Legalizaram o mercado paralelo de dinheiro, agora é esperar que brasileiros bem intencionados ocupem o lugar dos agiotas…vai ser difícil!

Ao me deparar com o anúncio a seguir me invadiu aquela sensação de não saber se rio ou se choro.

A atitude do presidente e sua equipe pode ser louvável, afinal facilitar o acesso ao crédito para micro empresários é tudo de bom diante das altas taxas e seletividade dos bancos.

O problema é que a ganância, usura e truculência que imperam no submundo do mercado paralelo de dinheiro não vão deixar que cidadãos de bem se tornem empresários com juros honestos. Os urubus vão ocupar todos os espaços disponíveis e continuarão a agir à margem da lei usando como cortina de fumaça empresas de fachada.

Tomara esteja errado e a iniciativa se torne mais um sucesso do governo Bolsonaro. Confiram a publicação e tirem suas conclusões.

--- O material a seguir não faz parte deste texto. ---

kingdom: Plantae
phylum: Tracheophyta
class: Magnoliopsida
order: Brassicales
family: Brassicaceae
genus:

Bolsonaro sanciona lei que cria operadora de crédito para pequenos empreendedores

Lei que permite a criação da empresa simples de crédito (ESC) foi aprovada no Senado em março. ESC poderá oferecer empréstimos para MEI, micro e pequenas empresas.

Por Guilherme Mazui, Elisa Clavery e Yvna Sousa, G1 e TV Globo — Brasília

O presidente Jair Bolsonaro sancionou nesta quarta-feira (24) a lei que cria a chamada “empresa simples de crédito” (ESC), que poderá conceder, com recursos próprios, empréstimos e financiamentos especificamente para microempreendedores individuais (MEIs), microempresas e empresas de pequeno porte.

O projeto de lei foi aprovado pela Câmara no final de 2018 e passou pelo Senado em março deste ano. A sanção ocorreu durante cerimônia no Palácio do Planalto.

Pelo texto aprovado no Congresso, pessoas físicas e jurídicas, enquadradas como ESC, poderão conceder, com recursos próprios, empréstimos, financiamentos e descontos de títulos de crédito.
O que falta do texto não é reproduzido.